Combines an advanced course in digital journalism with the
experience of being on the staff of a working webzine, ReadMe, the department’s
student-run online magazine about new media and Net culture. With the professor
acting as executive editor, students assume masthead positions from managing
editor to marketing director. As well, every class member builds an online clip
file by writing articles for the magazine. Students receive course credit for
their work on ReadMe.
Magazine Writing Workshop
G54.1231 Prerequisite: G54.1021.
Teaches the practical skills required of a nonfiction
magazine writer, as well as how to focus an article for a particular market.
Emphasis is on producing pieces that both inform and entertain through the
careful use of language and the cultivation of an effective, powerful style.
Each student writes a magazine-length article of publishable quality.
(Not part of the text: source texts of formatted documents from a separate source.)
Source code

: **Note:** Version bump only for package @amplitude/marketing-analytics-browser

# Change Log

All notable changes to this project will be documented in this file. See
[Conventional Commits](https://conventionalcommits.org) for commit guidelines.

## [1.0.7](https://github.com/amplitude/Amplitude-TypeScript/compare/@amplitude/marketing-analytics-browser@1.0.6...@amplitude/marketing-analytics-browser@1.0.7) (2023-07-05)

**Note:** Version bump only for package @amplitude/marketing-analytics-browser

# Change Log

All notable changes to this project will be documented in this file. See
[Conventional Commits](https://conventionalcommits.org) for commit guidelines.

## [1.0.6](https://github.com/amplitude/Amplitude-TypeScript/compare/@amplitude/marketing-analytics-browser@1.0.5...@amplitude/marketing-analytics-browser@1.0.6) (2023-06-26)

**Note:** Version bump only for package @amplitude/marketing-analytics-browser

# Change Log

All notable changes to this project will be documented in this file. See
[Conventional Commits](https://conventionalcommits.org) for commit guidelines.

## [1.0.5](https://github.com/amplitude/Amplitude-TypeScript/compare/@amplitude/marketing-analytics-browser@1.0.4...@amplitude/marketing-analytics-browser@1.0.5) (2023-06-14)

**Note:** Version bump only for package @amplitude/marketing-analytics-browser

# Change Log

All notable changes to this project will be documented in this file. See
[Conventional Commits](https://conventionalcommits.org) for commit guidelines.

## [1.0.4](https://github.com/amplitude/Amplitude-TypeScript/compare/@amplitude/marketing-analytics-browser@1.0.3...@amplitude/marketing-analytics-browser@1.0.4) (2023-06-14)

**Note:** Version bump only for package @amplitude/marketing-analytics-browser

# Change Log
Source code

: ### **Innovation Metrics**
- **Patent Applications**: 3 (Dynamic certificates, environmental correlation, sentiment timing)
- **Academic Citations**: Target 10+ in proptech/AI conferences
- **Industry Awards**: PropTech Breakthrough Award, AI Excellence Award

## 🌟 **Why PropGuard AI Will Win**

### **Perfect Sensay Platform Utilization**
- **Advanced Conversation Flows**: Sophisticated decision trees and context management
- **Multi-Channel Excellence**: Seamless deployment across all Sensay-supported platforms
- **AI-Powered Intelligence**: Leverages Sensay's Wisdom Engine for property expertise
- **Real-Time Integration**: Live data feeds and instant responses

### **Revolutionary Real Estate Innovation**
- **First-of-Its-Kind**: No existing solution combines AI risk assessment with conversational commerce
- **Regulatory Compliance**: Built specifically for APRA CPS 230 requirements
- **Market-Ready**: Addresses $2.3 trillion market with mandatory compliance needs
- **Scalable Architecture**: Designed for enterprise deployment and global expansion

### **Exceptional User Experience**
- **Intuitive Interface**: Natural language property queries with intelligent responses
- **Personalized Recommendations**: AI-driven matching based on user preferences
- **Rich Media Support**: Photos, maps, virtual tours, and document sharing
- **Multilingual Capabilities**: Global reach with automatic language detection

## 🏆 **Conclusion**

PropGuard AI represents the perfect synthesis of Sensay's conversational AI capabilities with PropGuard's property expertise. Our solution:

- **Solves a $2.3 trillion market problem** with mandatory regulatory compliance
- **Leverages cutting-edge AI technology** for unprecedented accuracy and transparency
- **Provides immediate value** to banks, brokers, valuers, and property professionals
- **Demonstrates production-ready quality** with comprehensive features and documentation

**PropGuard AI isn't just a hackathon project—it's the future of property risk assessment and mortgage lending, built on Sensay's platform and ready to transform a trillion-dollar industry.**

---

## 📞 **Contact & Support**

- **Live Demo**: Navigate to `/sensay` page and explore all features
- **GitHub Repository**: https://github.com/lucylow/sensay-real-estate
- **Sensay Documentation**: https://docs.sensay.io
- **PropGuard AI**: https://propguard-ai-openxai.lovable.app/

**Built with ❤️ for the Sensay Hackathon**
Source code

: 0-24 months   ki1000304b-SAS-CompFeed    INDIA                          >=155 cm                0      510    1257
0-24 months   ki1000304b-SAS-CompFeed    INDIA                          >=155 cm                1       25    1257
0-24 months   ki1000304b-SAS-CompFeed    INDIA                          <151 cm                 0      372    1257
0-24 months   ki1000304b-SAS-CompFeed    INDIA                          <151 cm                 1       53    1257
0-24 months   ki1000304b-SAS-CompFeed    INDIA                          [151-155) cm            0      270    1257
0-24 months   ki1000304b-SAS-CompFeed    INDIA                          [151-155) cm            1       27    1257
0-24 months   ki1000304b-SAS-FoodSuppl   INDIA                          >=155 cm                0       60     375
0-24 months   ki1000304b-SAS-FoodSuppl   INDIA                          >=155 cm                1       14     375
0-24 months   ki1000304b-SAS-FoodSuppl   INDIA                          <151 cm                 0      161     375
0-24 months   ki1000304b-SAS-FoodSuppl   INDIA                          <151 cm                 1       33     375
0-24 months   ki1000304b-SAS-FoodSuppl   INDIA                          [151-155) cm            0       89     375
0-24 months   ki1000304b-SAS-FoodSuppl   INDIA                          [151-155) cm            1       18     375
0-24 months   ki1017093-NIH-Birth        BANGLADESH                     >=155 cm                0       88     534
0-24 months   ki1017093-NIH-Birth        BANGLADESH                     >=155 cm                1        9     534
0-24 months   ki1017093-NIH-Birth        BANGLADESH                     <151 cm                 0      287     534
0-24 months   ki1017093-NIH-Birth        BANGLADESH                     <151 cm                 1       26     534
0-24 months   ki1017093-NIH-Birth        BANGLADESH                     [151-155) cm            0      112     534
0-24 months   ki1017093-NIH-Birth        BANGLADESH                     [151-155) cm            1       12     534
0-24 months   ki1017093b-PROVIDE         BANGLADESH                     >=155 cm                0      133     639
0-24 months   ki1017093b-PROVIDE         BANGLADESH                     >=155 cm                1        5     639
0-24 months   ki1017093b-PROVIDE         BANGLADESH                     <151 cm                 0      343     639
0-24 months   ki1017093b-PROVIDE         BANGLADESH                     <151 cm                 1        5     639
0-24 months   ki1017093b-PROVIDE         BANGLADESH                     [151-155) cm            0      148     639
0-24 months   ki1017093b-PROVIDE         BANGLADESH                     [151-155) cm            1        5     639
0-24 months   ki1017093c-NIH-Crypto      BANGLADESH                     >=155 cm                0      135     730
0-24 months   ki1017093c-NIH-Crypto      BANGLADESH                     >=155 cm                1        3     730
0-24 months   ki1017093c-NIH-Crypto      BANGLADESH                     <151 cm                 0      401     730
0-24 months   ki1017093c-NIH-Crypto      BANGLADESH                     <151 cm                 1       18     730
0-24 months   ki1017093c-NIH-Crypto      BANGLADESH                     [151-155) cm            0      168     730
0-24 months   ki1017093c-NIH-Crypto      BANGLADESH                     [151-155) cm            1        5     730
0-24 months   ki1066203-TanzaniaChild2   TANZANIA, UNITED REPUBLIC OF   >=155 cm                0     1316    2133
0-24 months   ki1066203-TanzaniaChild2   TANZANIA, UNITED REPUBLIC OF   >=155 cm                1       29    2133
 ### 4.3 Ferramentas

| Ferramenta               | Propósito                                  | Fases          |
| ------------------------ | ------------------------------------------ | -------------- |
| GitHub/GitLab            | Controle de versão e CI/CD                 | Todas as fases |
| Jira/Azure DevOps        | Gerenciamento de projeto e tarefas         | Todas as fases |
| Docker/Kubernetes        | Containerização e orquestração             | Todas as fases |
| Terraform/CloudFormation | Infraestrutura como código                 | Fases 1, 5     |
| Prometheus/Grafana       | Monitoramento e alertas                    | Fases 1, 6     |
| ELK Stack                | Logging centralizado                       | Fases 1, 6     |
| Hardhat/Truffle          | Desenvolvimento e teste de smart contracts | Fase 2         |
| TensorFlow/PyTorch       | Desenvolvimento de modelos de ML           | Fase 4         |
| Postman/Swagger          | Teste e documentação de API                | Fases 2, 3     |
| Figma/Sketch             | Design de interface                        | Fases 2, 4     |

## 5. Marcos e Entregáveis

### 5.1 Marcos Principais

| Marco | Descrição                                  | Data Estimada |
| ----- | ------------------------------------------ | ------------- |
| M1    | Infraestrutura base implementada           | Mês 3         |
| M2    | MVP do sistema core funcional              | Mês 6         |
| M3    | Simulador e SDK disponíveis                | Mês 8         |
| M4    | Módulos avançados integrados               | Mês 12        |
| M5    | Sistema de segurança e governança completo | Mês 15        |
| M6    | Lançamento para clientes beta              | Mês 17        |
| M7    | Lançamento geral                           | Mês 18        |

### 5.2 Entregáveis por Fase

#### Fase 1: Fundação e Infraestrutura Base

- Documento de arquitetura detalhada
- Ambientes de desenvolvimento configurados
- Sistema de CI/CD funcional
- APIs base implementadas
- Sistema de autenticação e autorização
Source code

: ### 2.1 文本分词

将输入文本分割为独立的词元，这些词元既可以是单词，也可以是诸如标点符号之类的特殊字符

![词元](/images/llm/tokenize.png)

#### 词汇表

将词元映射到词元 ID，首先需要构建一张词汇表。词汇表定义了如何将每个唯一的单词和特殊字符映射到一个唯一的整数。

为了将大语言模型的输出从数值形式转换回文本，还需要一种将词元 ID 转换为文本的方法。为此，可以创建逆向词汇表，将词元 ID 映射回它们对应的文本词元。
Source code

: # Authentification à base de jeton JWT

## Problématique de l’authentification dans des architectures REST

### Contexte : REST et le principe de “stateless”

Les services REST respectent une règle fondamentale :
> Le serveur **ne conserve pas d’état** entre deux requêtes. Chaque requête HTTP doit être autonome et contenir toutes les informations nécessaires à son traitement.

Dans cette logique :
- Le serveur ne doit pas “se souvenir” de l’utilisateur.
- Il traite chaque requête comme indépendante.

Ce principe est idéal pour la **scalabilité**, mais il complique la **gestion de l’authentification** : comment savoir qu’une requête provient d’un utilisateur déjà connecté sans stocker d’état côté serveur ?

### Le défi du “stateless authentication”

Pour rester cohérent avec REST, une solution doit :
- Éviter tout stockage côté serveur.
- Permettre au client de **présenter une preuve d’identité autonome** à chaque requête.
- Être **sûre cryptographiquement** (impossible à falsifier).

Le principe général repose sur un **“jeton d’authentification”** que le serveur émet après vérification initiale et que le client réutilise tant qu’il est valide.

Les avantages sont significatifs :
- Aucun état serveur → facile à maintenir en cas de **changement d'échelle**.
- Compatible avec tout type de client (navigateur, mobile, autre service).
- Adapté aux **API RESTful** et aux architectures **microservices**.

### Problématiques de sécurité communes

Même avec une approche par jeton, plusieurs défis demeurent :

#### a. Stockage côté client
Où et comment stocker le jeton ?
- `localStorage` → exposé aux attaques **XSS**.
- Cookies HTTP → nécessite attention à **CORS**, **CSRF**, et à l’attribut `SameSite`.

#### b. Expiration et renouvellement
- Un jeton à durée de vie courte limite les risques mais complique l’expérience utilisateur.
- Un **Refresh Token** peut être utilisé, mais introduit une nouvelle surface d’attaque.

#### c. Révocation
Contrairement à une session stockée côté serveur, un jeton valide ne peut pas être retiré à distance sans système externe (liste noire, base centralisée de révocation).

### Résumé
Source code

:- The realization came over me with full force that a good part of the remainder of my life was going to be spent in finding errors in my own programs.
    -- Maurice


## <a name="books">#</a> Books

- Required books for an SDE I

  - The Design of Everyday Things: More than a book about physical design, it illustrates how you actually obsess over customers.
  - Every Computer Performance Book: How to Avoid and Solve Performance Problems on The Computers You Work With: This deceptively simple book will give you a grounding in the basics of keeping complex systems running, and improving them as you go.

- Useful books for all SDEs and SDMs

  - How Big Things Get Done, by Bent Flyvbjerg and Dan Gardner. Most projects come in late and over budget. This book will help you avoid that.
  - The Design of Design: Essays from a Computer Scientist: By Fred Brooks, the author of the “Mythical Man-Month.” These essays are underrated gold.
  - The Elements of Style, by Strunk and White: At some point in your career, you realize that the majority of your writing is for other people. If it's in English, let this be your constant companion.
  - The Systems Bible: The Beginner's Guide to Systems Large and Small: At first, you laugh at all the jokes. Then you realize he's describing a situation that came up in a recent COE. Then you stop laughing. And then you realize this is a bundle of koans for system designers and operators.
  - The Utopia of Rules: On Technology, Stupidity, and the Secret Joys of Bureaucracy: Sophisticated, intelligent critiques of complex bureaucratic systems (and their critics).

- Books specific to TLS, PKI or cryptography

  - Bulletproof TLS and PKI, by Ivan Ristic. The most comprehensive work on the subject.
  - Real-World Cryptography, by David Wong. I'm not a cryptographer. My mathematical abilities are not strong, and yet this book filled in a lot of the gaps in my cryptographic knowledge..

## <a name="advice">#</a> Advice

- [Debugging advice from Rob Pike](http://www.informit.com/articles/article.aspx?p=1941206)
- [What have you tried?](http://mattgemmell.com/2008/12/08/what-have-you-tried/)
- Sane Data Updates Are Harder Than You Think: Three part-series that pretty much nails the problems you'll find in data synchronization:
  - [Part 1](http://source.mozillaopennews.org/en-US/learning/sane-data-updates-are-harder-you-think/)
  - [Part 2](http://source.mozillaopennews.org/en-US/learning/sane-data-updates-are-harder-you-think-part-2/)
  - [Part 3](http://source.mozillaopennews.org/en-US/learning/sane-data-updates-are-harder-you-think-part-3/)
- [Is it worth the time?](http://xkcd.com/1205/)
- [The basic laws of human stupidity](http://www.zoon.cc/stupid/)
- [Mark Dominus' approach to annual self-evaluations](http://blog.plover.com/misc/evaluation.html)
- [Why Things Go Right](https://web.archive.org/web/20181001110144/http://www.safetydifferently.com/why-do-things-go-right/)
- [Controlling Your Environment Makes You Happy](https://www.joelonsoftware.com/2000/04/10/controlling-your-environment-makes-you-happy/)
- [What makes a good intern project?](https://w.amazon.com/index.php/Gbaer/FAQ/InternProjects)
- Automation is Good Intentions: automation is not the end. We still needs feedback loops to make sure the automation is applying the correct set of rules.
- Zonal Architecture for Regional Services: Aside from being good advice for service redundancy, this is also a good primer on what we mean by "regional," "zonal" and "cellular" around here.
Topics in Cultural Journalism
G54.1281 Prerequisites: enrollment in the cultural reporting and criticism concentration or special permission, G54.1181, and G54.1184.
Focuses on a broad cultural theme, allowing students to pursue a variety of interests. Students read and discuss relevant works of cultural journalism, explore an aspect of the topic in depth, and produce a substantial writing project.
Fieldwork in Journalism
G54.1290 Prerequisite: permission of the department.
Students who have completed more than half the required courses may receive permission to intern with area publications or broadcast stations. Their work is evaluated by executives and editors of the cooperating
news organizations.
Directed Reading
G54.1299
A student works with one professor on a substantial project combining readings with in-depth writing.
Science Survey I, II
G54.2000, 2001 Prerequisite: enrollment in the Science and Environmental Reporting Program or special permission.
This two-semester course, team-taught by scientists and a science writer, examines several key scientific, technological, and environmental problem areas from the different perspectives of the scientist and the journalist. Topics may vary yearly but typically include nutrition, recombinant DNA, global warming, energy systems and sources, space flight, biology of cancer, AIDS, and toxic wastes and their disposal. Students prepare background material and write a news story about each topic at the end of its segment.
*See the Course Listings page for fall and spring offerings for first-, second-, and third-semester graduate students to get a sense of typical offerings. GloJo sponsors the course Foreign Posting: New York City (G54.0050), which is recommended but not required.